Fragmento del documento:

Este nuevo recorrido semipermanente, presentado hasta 2020, relata la historia de las grandes utopías de los siglos XX y XXI a través de grandes obras provenientes del Centre Pompidou. Temática, multimedia y cronología, este recorrido está marcado por seis grandes capítulos: “La gran utopía”, “El fin de las ilusiones”, “Conjunto”, “La ciudad radiante”, “Imaginar el futuro”, “La edad de oro”. Las obras seleccionadas reflejan los acontecimientos históricos que han marcado nuestro tiempo y que han alimentado la imaginación y los ideales de los artistas modernos y contemporáneos. 

LA GRAN UTOPÍA
Con la llegada del siglo XX se abría un nuevo capítulo en la historia de la humanidad, que dejaba atrás las sombras del pasado y miraba con optimismo y esperanza al futuro. Las antiguas desigualdades sociales y la decadencia que había desgastado al siglo anterior motivaron una acogida entusiasta de los ideales revolucionarios, que fueron entendidos como una promesa de perfección social en un mundo nuevo y mejor. La Revolución rusa de 1917, la Primera Guerra Mundial, el auge de los nacionalismos y de los totalitarismos europeos o la guerra civil española marcaron aquellos tiempos de renovación, de los que los artistas de vanguardia se convirtieron en profetas. La romántica reivindicación de autonomía del artista moderno, al margen de la sociedad, dio paso a un compromiso civil y político, especialmente fuerte en una época en que la relación tan directa entre arte y poder impuso la creación artística como instrumento de propaganda. En el seno de los debates entre realismo, surrealismo y abstracción, ante el dilema entre expresión individual y contribución a la causa, los artistas acabaron proclamando una síntesis de arte y vida: fuerzas opuestas pero en total equilibrio, y al servicio, ante todo, de la revolución del espíritu.

EL FINAL DE LAS ILUSIONES
En la otra cara de la moneda nos encontramos con una realidad completamente distópica. Tras la catástrofe de las dos guerras mundiales, la instauración de los regímenes totalitarios que recorrieron todo el siglo XX y la aberración en que se transformó el ideal comunista, las promesas de libertad, igualdad y fraternidad que habían impulsado las vanguardias de preguerra se desvanecieron. Los artistas no se presentaban ya como héroes, sino como víctimas de la historia. Con la desaparición de las aspiraciones revolucionarias surgieron el desencanto y una desconfianza hacia la esperanza utópica de transformación social, que demostrarían que un único modelo de ambiciones universales, por muy ideal que pudiera parecer, no podía responder a la diversidad que ofrecía la realidad. Como consecuencia, la sumisión del arte al discurso oficial de los Estados “cada vez más centralizados” y la
persecución de los artistas que actuaban al margen de la orientación cultural del poder, junto con acontecimientos como el cierre de la Bauhaus, la exposición de arte degenerado de Múnich de 1937 o la proclamación del realismo socialista como único estilo artístico tolerable acabaron con toda experimentación formal, en esta época marcada por el fin de la modernidad artística.

Datos almacenados:

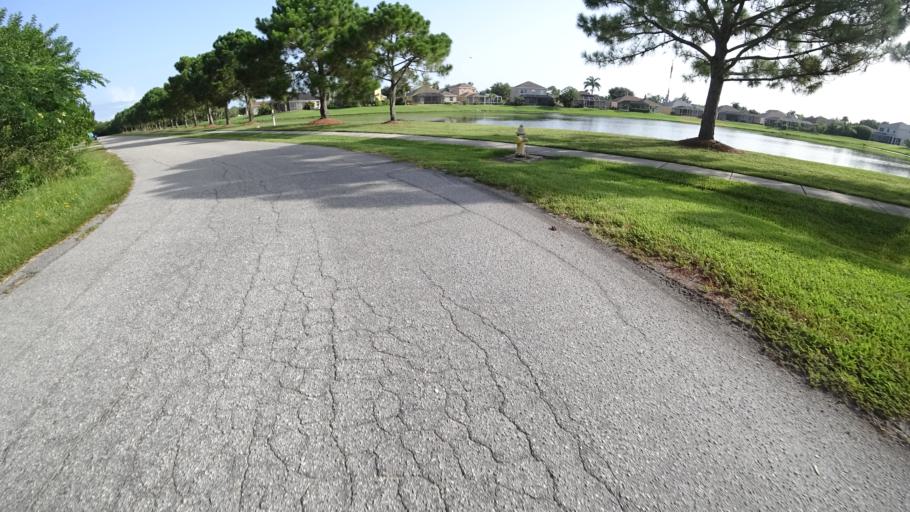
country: US
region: Florida
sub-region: Sarasota County
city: Desoto Lakes
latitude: 27.4265
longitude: -82.4766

Consigna: Reproduce tal cual el pasaje del texto de arriba sobre las utopías de los siglos XX y XXI que va desde "Este nuevo recorrido" hasta "modernos y contemporáneos.", con ambos extremos incluidos.

Respuesta del ejercicio:
Este nuevo recorrido semipermanente, presentado hasta 2020, relata la historia de las grandes utopías de los siglos XX y XXI a través de grandes obras provenientes del Centre Pompidou. Temática, multimedia y cronología, este recorrido está marcado por seis grandes capítulos: “La gran utopía”, “El fin de las ilusiones”, “Conjunto”, “La ciudad radiante”, “Imaginar el futuro”, “La edad de oro”. Las obras seleccionadas reflejan los acontecimientos históricos que han marcado nuestro tiempo y que han alimentado la imaginación y los ideales de los artistas modernos y contemporáneos.